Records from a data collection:
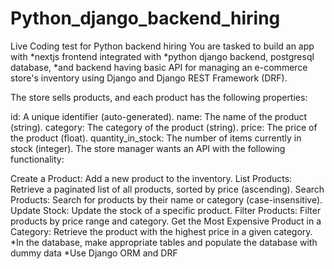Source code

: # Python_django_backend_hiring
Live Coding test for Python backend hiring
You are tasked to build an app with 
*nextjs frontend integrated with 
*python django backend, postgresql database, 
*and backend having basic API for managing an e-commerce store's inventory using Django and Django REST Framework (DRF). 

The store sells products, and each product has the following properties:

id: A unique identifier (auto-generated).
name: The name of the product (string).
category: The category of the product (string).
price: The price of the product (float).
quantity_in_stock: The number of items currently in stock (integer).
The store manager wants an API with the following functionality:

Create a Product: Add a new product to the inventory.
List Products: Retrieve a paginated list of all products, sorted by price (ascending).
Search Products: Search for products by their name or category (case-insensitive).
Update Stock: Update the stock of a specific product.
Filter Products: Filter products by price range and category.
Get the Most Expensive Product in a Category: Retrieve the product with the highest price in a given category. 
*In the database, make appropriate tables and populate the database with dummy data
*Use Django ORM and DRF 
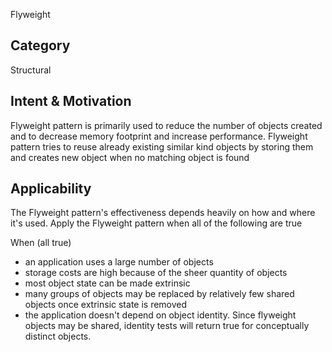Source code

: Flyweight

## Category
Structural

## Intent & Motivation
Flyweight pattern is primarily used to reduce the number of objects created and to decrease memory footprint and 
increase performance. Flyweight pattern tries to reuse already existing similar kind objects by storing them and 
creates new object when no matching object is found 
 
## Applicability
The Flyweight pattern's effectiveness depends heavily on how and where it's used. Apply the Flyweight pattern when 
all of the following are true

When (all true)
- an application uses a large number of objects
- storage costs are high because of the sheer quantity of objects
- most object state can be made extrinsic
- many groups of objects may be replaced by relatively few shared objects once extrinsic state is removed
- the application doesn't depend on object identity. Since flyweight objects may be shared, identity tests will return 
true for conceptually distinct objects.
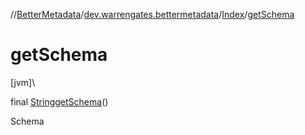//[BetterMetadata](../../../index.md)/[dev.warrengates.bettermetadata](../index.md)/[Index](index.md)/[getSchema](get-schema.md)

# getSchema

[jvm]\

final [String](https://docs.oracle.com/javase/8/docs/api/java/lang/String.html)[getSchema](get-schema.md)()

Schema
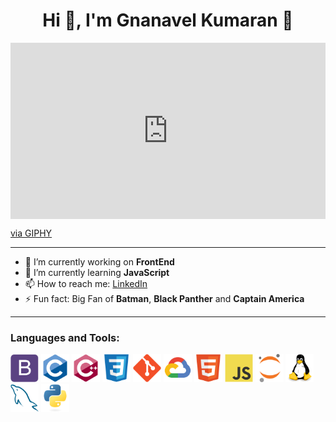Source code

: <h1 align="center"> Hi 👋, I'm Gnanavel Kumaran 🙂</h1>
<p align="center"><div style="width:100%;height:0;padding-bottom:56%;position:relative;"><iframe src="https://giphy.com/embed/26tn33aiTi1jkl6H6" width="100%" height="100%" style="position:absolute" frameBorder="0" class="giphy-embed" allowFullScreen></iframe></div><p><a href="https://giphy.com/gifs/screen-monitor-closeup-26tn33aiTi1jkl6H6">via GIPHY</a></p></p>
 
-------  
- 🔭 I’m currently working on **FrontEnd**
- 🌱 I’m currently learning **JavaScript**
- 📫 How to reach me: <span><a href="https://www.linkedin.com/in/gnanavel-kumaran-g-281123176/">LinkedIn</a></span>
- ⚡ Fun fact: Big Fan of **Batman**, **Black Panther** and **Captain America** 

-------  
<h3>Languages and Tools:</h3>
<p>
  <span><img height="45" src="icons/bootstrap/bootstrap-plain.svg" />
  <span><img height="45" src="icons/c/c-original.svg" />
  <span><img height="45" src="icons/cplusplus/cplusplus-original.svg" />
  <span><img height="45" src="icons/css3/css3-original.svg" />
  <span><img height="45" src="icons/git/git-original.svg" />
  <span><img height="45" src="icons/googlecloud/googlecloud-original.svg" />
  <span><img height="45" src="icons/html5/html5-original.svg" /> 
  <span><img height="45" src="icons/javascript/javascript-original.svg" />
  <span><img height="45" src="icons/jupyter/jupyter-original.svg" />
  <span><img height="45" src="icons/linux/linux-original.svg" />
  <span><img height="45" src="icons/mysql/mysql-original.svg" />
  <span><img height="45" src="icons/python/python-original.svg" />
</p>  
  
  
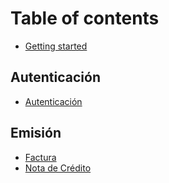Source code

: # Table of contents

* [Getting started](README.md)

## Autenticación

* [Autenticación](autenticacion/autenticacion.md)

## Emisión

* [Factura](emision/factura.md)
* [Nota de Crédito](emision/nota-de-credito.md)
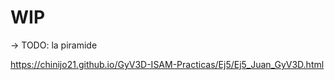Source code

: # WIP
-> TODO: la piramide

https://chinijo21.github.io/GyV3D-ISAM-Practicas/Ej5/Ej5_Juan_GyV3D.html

EXERCISE GOAL:
Your reply should be the full data above, copied exactly, with no pictures in it.

RESPONSE:
Source code

: # Python_django_backend_hiring
Live Coding test for Python backend hiring
You are tasked to build an app with 
*nextjs frontend integrated with 
*python django backend, postgresql database, 
*and backend having basic API for managing an e-commerce store's inventory using Django and Django REST Framework (DRF). 

The store sells products, and each product has the following properties:

id: A unique identifier (auto-generated).
name: The name of the product (string).
category: The category of the product (string).
price: The price of the product (float).
quantity_in_stock: The number of items currently in stock (integer).
The store manager wants an API with the following functionality:

Create a Product: Add a new product to the inventory.
List Products: Retrieve a paginated list of all products, sorted by price (ascending).
Search Products: Search for products by their name or category (case-insensitive).
Update Stock: Update the stock of a specific product.
Filter Products: Filter products by price range and category.
Get the Most Expensive Product in a Category: Retrieve the product with the highest price in a given category. 
*In the database, make appropriate tables and populate the database with dummy data
*Use Django ORM and DRF 
Source code

: Flyweight

## Category
Structural

## Intent & Motivation
Flyweight pattern is primarily used to reduce the number of objects created and to decrease memory footprint and 
increase performance. Flyweight pattern tries to reuse already existing similar kind objects by storing them and 
creates new object when no matching object is found 
 
## Applicability
The Flyweight pattern's effectiveness depends heavily on how and where it's used. Apply the Flyweight pattern when 
all of the following are true

When (all true)
- an application uses a large number of objects
- storage costs are high because of the sheer quantity of objects
- most object state can be made extrinsic
- many groups of objects may be replaced by relatively few shared objects once extrinsic state is removed
- the application doesn't depend on object identity. Since flyweight objects may be shared, identity tests will return 
true for conceptually distinct objects.
//[BetterMetadata](../../../index.md)/[dev.warrengates.bettermetadata](../index.md)/[Index](index.md)/[getSchema](get-schema.md)

# getSchema

[jvm]\

final [String](https://docs.oracle.com/javase/8/docs/api/java/lang/String.html)[getSchema](get-schema.md)()

Schema
Source code

: <h1 align="center"> Hi 👋, I'm Gnanavel Kumaran 🙂</h1>
<p align="center"><div style="width:100%;height:0;padding-bottom:56%;position:relative;"><iframe src="https://giphy.com/embed/26tn33aiTi1jkl6H6" width="100%" height="100%" style="position:absolute" frameBorder="0" class="giphy-embed" allowFullScreen></iframe></div><p><a href="https://giphy.com/gifs/screen-monitor-closeup-26tn33aiTi1jkl6H6">via GIPHY</a></p></p>
 
-------  
- 🔭 I’m currently working on **FrontEnd**
- 🌱 I’m currently learning **JavaScript**
- 📫 How to reach me: <span><a href="https://www.linkedin.com/in/gnanavel-kumaran-g-281123176/">LinkedIn</a></span>
- ⚡ Fun fact: Big Fan of **Batman**, **Black Panther** and **Captain America** 

-------  
<h3>Languages and Tools:</h3>
<p>
  <span><img height="45" src="icons/bootstrap/bootstrap-plain.svg" />
  <span><img height="45" src="icons/c/c-original.svg" />
  <span><img height="45" src="icons/cplusplus/cplusplus-original.svg" />
  <span><img height="45" src="icons/css3/css3-original.svg" />
  <span><img height="45" src="icons/git/git-original.svg" />
  <span><img height="45" src="icons/googlecloud/googlecloud-original.svg" />
  <span><img height="45" src="icons/html5/html5-original.svg" /> 
  <span><img height="45" src="icons/javascript/javascript-original.svg" />
  <span><img height="45" src="icons/jupyter/jupyter-original.svg" />
  <span><img height="45" src="icons/linux/linux-original.svg" />
  <span><img height="45" src="icons/mysql/mysql-original.svg" />
  <span><img height="45" src="icons/python/python-original.svg" />
</p>  
  
  
Source code

: # Table of contents

* [Getting started](README.md)

## Autenticación

* [Autenticación](autenticacion/autenticacion.md)

## Emisión

* [Factura](emision/factura.md)
* [Nota de Crédito](emision/nota-de-credito.md)
Source code

: # WIP
-> TODO: la piramide

https://chinijo21.github.io/GyV3D-ISAM-Practicas/Ej5/Ej5_Juan_GyV3D.html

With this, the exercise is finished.